Numerology has been applied to the Qur'an too.
And the Bible Code has been applied to Moby Dick.
If you are looking for numbers or hidden words, you will always find them. RationalWiki has more information.
We know the Bible is true because a personal relationship with Jesus has transformed people's lives.
This is true for Islam too. Lives are transformed. According to the Pew Research Center, Islam is the fastest growing religion in the world
Its growth is not just the result of fertility rates, but also of people switching religions. From 2010 to 2050, it is estimated that Islam will enjoy a net gain of 3 million converts. That compares very favorably to Christianity's estimated net loss of 66 million deconverts.
Of course, the popularity of a religion doesn't determine the truth of its claims. But if the numbers are anything to go by, it looks from the outside as if Islam is transforming lives in a more convincing way than a personal relationship with Jesus is.

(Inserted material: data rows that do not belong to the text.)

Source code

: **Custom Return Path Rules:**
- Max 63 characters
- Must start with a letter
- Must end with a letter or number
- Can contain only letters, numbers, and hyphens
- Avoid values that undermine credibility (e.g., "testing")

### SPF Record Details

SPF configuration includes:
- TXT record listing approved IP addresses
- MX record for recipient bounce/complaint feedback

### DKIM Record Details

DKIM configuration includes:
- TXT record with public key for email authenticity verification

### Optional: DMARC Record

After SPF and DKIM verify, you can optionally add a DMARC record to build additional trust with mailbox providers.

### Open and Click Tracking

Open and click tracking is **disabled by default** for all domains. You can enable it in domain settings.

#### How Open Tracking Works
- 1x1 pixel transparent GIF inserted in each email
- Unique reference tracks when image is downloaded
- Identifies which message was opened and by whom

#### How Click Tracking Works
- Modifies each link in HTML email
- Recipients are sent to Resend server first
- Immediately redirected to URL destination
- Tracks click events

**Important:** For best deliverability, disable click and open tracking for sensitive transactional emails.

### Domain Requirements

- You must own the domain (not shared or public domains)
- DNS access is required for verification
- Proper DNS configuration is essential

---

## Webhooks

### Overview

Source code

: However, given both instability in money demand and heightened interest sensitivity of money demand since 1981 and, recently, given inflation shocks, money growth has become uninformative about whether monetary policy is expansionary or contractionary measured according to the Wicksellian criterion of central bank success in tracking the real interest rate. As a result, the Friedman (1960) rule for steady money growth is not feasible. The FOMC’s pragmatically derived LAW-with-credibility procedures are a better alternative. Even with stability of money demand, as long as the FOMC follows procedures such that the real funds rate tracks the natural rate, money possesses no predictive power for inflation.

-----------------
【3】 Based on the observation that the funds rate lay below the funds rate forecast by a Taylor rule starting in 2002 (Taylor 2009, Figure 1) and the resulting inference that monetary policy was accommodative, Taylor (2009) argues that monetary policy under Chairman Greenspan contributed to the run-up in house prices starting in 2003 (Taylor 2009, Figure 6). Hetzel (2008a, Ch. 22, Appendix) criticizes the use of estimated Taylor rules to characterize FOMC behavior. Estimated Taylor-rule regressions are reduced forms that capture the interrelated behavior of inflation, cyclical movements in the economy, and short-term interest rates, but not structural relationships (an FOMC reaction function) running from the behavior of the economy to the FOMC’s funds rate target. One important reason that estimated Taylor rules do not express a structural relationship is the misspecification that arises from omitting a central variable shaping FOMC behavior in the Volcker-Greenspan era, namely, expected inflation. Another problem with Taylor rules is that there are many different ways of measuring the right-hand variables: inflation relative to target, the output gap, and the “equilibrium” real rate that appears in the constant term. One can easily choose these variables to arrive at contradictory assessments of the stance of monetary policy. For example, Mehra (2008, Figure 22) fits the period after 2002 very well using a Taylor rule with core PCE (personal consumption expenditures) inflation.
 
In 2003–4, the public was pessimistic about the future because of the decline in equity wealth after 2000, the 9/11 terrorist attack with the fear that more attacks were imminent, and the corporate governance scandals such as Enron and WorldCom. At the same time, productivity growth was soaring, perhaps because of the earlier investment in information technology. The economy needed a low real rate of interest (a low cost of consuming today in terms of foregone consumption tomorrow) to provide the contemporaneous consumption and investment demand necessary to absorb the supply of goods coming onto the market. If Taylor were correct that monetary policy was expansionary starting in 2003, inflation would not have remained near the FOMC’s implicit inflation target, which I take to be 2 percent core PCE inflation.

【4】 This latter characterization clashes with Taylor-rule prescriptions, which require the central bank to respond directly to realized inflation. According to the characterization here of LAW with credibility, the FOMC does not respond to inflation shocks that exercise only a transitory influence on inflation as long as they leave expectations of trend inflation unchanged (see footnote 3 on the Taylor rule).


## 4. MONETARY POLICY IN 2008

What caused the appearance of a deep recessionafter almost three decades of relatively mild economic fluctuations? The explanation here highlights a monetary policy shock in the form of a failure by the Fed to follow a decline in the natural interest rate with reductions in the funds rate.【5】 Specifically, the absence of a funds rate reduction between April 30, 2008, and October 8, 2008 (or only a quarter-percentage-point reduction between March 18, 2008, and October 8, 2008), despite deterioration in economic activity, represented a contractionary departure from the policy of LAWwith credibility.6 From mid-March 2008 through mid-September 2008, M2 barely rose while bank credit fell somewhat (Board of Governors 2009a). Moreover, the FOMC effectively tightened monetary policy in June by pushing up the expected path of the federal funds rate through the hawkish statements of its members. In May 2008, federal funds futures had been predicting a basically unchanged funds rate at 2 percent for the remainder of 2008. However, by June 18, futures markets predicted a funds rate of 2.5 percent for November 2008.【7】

The article continues by comparing Christianity to other religions. Of course, if Buddhism is false, that says nothing about the truth of Christianity.
William Lane Craig's criticism of Hinduism as "inconsistent" belies a fundamental misunderstanding of Hinduism. It's like saying "Western philosophy is inconsistent, and therefore all false." Hinduism is not analogous to Christianity. It is a family of religions and philosophies with a history that connects them. It has never been a single religion; it is a mixture of many older religions. Some Hindus believe in many gods. Some believe in one God. Some believe that Brahman pervades reality, but is not a being in the sense that Jawheh is a being. Schools of atheist Hinduism date back to the fourth century. If Craig wanted to evaluate the "consistency" or "logic" of one of the philosophies or faiths within Hinduism, he would first need to pick one, and then he'd be in a position to analyse it.

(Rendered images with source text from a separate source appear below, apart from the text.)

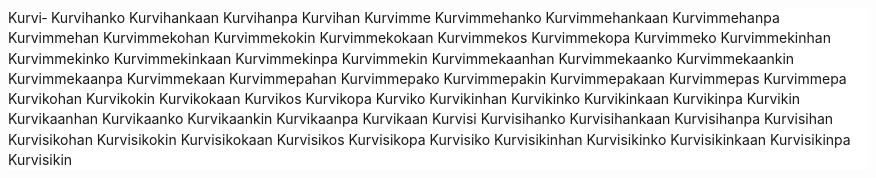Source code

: Kurvi‑
Kurvihanko
Kurvihankaan
Kurvihanpa
Kurvihan
Kurvimme
Kurvimmehanko
Kurvimmehankaan
Kurvimmehanpa
Kurvimmehan
Kurvimmekohan
Kurvimmekokin
Kurvimmekokaan
Kurvimmekos
Kurvimmekopa
Kurvimmeko
Kurvimmekinhan
Kurvimmekinko
Kurvimmekinkaan
Kurvimmekinpa
Kurvimmekin
Kurvimmekaanhan
Kurvimmekaanko
Kurvimmekaankin
Kurvimmekaanpa
Kurvimmekaan
Kurvimmepahan
Kurvimmepako
Kurvimmepakin
Kurvimmepakaan
Kurvimmepas
Kurvimmepa
Kurvikohan
Kurvikokin
Kurvikokaan
Kurvikos
Kurvikopa
Kurviko
Kurvikinhan
Kurvikinko
Kurvikinkaan
Kurvikinpa
Kurvikin
Kurvikaanhan
Kurvikaanko
Kurvikaankin
Kurvikaanpa
Kurvikaan
Kurvisi
Kurvisihanko
Kurvisihankaan
Kurvisihanpa
Kurvisihan
Kurvisikohan
Kurvisikokin
Kurvisikokaan
Kurvisikos
Kurvisikopa
Kurvisiko
Kurvisikinhan
Kurvisikinko
Kurvisikinkaan
Kurvisikinpa
Kurvisikin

The article states, "[The Bible's] claim to be the inspired Word of God is backed by historical, mathematical and scientific evidence." Well, so far we have covered "there are historical accuracies in the Bible" (true), and "there are lots of cool numbers (and names) hidden in the Bible" (true, and also in the Qur'an, not to mention pretty much any other long document you care to choose). What I'm really looking for is evidence! We can trust the Bible if, and only if, we have evidence for the divinity and literal resurrection of Jesus.

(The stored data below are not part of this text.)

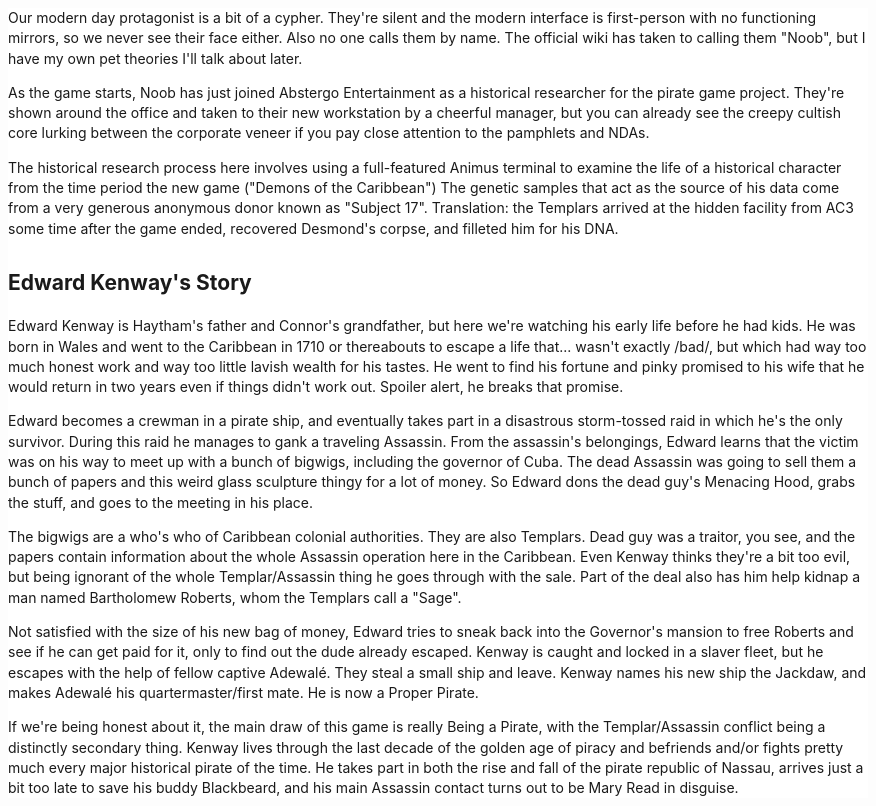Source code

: Our modern day protagonist is a bit of a cypher. They're silent and the modern
interface is first-person with no functioning mirrors, so we never see their
face either. Also no one calls them by name. The official wiki has taken to
calling them "Noob", but I have my own pet theories I'll talk about later.

As the game starts, Noob has just joined Abstergo Entertainment as a historical
researcher for the pirate game project. They're shown around the office and
taken to their new workstation by a cheerful manager, but you can already see
the creepy cultish core lurking between the corporate veneer if you pay close
attention to the pamphlets and NDAs.

The historical research process here involves using a full-featured Animus
terminal to examine the life of a historical character from the time period the
new game ("Demons of the Caribbean") The genetic samples that act as the source
of his data come from a very generous anonymous donor known as "Subject
17". Translation: the Templars arrived at the hidden facility from AC3 some time
after the game ended, recovered Desmond's corpse, and filleted him for his DNA.

## Edward Kenway's Story

Edward Kenway is Haytham's father and Connor's grandfather, but here we're
watching his early life before he had kids. He was born in Wales and went to the
Caribbean in 1710 or thereabouts to escape a life that... wasn't exactly /bad/,
but which had way too much honest work and way too little lavish wealth for his
tastes. He went to find his fortune and pinky promised to his wife that he would
return in two years even if things didn't work out. Spoiler alert, he breaks
that promise.

Edward becomes a crewman in a pirate ship, and eventually takes part in a
disastrous storm-tossed raid in which he's the only survivor. During this raid
he manages to gank a traveling Assassin. From the assassin's belongings, Edward
learns that the victim was on his way to meet up with a bunch of bigwigs,
including the governor of Cuba. The dead Assassin was going to sell them a bunch
of papers and this weird glass sculpture thingy for a lot of money. So Edward
dons the dead guy's Menacing Hood, grabs the stuff, and goes to the meeting in
his place.

The bigwigs are a who's who of Caribbean colonial authorities. They are also
Templars. Dead guy was a traitor, you see, and the papers contain information
about the whole Assassin operation here in the Caribbean. Even Kenway thinks
they're a bit too evil, but being ignorant of the whole Templar/Assassin thing
he goes through with the sale. Part of the deal also has him help kidnap a man
named Bartholomew Roberts, whom the Templars call a "Sage".

Not satisfied with the size of his new bag of money, Edward tries to sneak back
into the Governor's mansion to free Roberts and see if he can get paid for it,
only to find out the dude already escaped. Kenway is caught and locked in a
slaver fleet, but he escapes with the help of fellow captive Adewalé. They steal
a small ship and leave. Kenway names his new ship the Jackdaw, and makes Adewalé
his quartermaster/first mate. He is now a Proper Pirate.

If we're being honest about it, the main draw of this game is really Being a
Pirate, with the Templar/Assassin conflict being a distinctly secondary
thing. Kenway lives through the last decade of the golden age of piracy and
befriends and/or fights pretty much every major historical pirate of the
time. He takes part in both the rise and fall of the pirate republic of Nassau,
arrives just a bit too late to save his buddy Blackbeard, and his main Assassin
contact turns out to be Mary Read in disguise.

I've looked. All I've found so far is "Jesus said He is God", and "a bunch of Christians told me they saw Jesus alive after He was dead." And a whole lot of "I know He's alive because I can feel Him in my heart" -- but, curiously, the guy they feel in their heart always has the same political viewpoint as them, and they don't all have the same political viewpoint as each other. So it's almost as if the guy they feel in their heart is actually themselves.
The article ends with "Why should I choose Jesus?" And the answer it proposes is because Jesus showed us through His words and actions that His Father is the answer to all questions of the heart and needs of the soul.
That sounds great. It might even be true, but I'm still looking for that evidence.